She wasn't that interested. He was too hungover. A friend of mine used to say he was saving it for that special someone.
It's a tired question - why don't young people vote - and one wheeled out every election with corresponding news stories and think pieces.
Only some semblance of credibility keeps us from dusting off and rerunning our "youth vote" feature from three years previous. Fortunately - for me but less so for democracy - the question only grows more relevant every cycle.
In 2008, only about half of all eligible voters under 30 voted. In 2011, that number dropped to about 40 percent of the 720,000-odd under 30s who could have voted - meaning 432,000 votes went begging.
British comic and self-fashioned revolutionary Russell Brand would have you believe they're the "disenfranchised, disillusioned, despondent underclass".
The Messianic maverick sparked a firestorm last year when, in a BBC interview, he urged people to shun the ballot box. "Stop voting," he told Jeremy Paxman. "Stop pretending. Wake up. Be in reality now... Why vote? We know it's not going to make any difference."
He's not the first to issue such directives, nor even the first comic. The late George Carlin was preaching the same in 1996.
But Brand's call to arms has gained momentum - the video of his interview has topped 10 million views. Before the creation of the Internet Party, Kim Dotcom tweeted a link to the clip.
The message struck a chord with Richard Bartlett, a 29-year-old Wellington activist and software engineer.
He argued his case last week to a theatre full of twenty-somethings at a panel discussion hosted by Radio New Zealand's youth website, The Wireless.
"I want to see people creating the society that they want to live in, and I don't see that voting is a particularly effective way to achieve that... I don't honestly think we can vote out climate change."
His hair is not so long and his pants not so tight-fitting but he shares Brand's passion - he wants a revolutionary change in society.
"If everyone didn't vote... it questions the legitimacy of the system and it forces us to consider alternatives."
It's easy to roll one's eyes at such grandiose statements; that deep dissatisfaction paired with an almost childlike optimism. Certainly, some in the audience were cynical.
One audience member warned that low turnouts result in less representative governments. Another cautioned that those who give up their vote in turn give up their power. Others mocked Mr Bartlett as weird or naive.
But at what point do we stop disparaging non-voters and start listening to them? Mr Bartlett says he's sick of being dismissed as apathetic, lazy and even traitorous.
"Why are 34 percent of New Zealanders disengaged from the system? Is it because they're apathetic? Is it because they're stupid? Is it because... they're bad citizens? Or is it because they don't feel that this system is capable of creating the sort of change that they're interested in?"
Laura O'Connell-Rapira agrees many young people feel disengaged from politics. But the 25-year-old says the solution isn't in joining them but in engaging them.
She's the campaign director for RockEnrol - an initiative designed to encourage young people to vote. She says Parliament is a mystery to many people her age; that it seems irrelevant and uncool.
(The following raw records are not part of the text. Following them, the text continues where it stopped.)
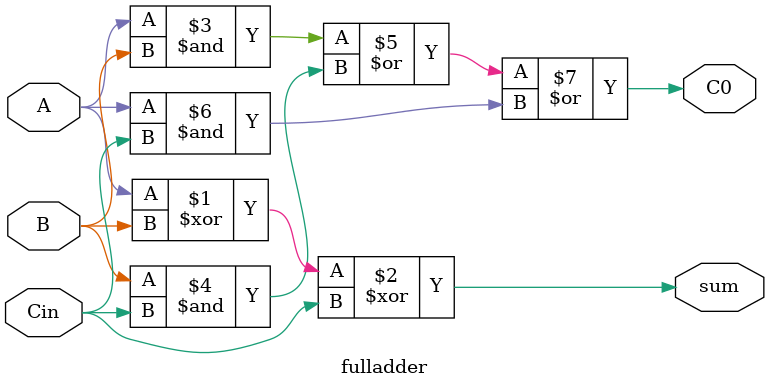
<source format=v>
`timescale 1ns / 1ps
module fulladder(A,B,Cin,sum,C0);
input A,B,Cin;
output sum,C0;
assign sum=A^B^Cin;
assign C0=(A&B)|(B&Cin)|(A&Cin);
endmodule

</source>
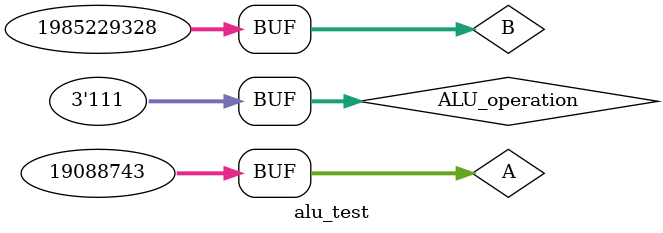
<source format=v>
`timescale 1ns / 1ps


module alu_test;

	// Inputs
	reg [31:0] A;
	reg [31:0] B;
	reg [2:0] ALU_operation;

	// Outputs
	wire [31:0] res;
	wire zero;
	wire overflow;

	// Instantiate the Unit Under Test (UUT)
	alu uut (
		.A(A), 
		.B(B), 
		.ALU_operation(ALU_operation), 
		.res(res), 
		.zero(zero), 
		.overflow(overflow)
	);

	initial begin
	
		A=32'hA5A5A5A5;
		B=32'h5A5A5A5A;
		ALU_operation =3'b111; #100;
		ALU_operation =3'b110; #100;
		ALU_operation =3'b101; #100;
		ALU_operation =3'b100; #100;
		ALU_operation =3'b011; #100;
		ALU_operation =3'b010; #100;
		ALU_operation =3'b001; #100;
		ALU_operation =3'b000; #100;
		
		A=32'h01234567;
		B=32'h76543210;
		ALU_operation =3'b111; #100;

	end
      
endmodule


</source>
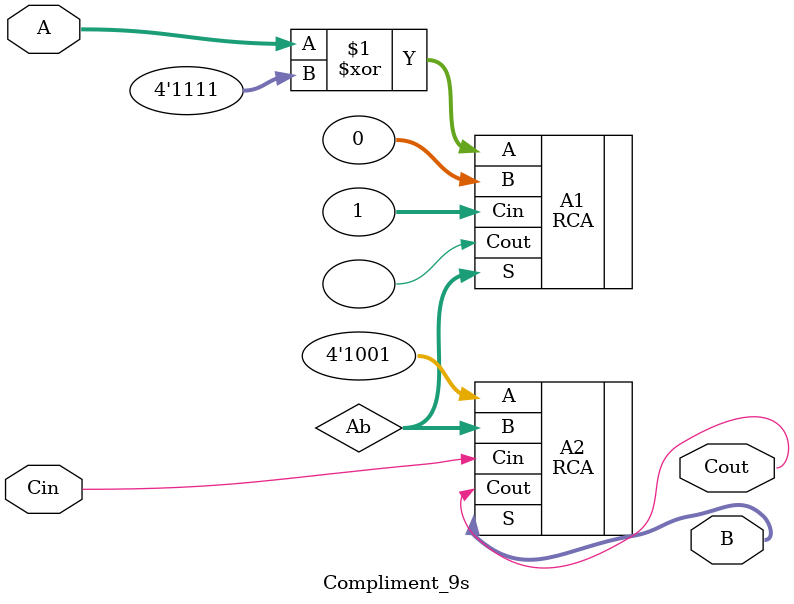
<source format=v>
`timescale 1ns / 1ps
module Compliment_9s(
    input [3:0] A,
	 input Cin,
    output [3:0] B,
	 output Cout
    );
wire [3:0] Ab;

RCA A1(.A(A^4'b1111), .B(0),  .Cin(1),   .S(Ab), .Cout());
RCA A2(.A(4'b1001),   .B(Ab), .Cin(Cin), .S(B),  .Cout(Cout));

endmodule

</source>
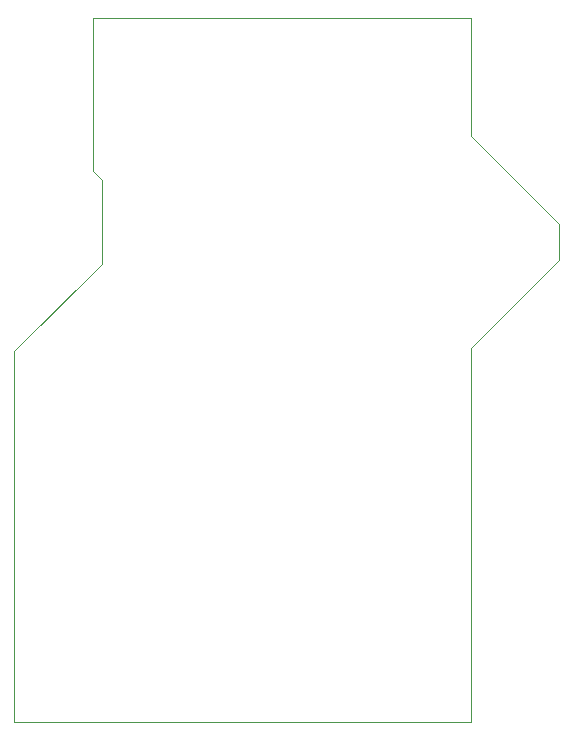
<source format=gbr>
%TF.GenerationSoftware,KiCad,Pcbnew,8.0.4*%
%TF.CreationDate,2024-12-17T16:18:45+07:00*%
%TF.ProjectId,16p_26p_adapter,3136705f-3236-4705-9f61-646170746572,rev?*%
%TF.SameCoordinates,Original*%
%TF.FileFunction,Profile,NP*%
%FSLAX46Y46*%
G04 Gerber Fmt 4.6, Leading zero omitted, Abs format (unit mm)*
G04 Created by KiCad (PCBNEW 8.0.4) date 2024-12-17 16:18:45*
%MOMM*%
%LPD*%
G01*
G04 APERTURE LIST*
%TA.AperFunction,Profile*%
%ADD10C,0.050000*%
%TD*%
G04 APERTURE END LIST*
D10*
X61726200Y-28402600D02*
X69226200Y-35902600D01*
X69226200Y-38902600D01*
X61726200Y-46402600D01*
X61726200Y-78043600D01*
X23056200Y-78043600D01*
X23056200Y-46656600D01*
X30496200Y-39222600D01*
X30506200Y-32182600D01*
X29726200Y-31402600D01*
X29726200Y-18402600D01*
X61726200Y-18402600D01*
X61726200Y-28402600D01*
M02*

</source>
And she says much of the blame falls on the politicians for failing to engage with topics which matter to young people.
So develops a frustrating cycle: young people don't vote because politicians aren't listening, and politicians don't listen because young people don't vote.
Both Labour and the Greens have, in recent weeks, been vocal about the need to refocus on the elusive "issues that matter". But it seems somewhat disingenuous given their complicity in the squabbling over donations which have dominated the past few months.
More likely they suspect it's not just young people growing tired of the bickering and are trying to be the first back to solid ground.
For her part, Ms O'Connell-Rapira is launching a vast marketing campaign to complement a host of festivals and parties nationwide. Her goal is to increase the youth turnout by 13 percent.
She's got just over two months to convince young people to throw off the covers, get out there and have their say.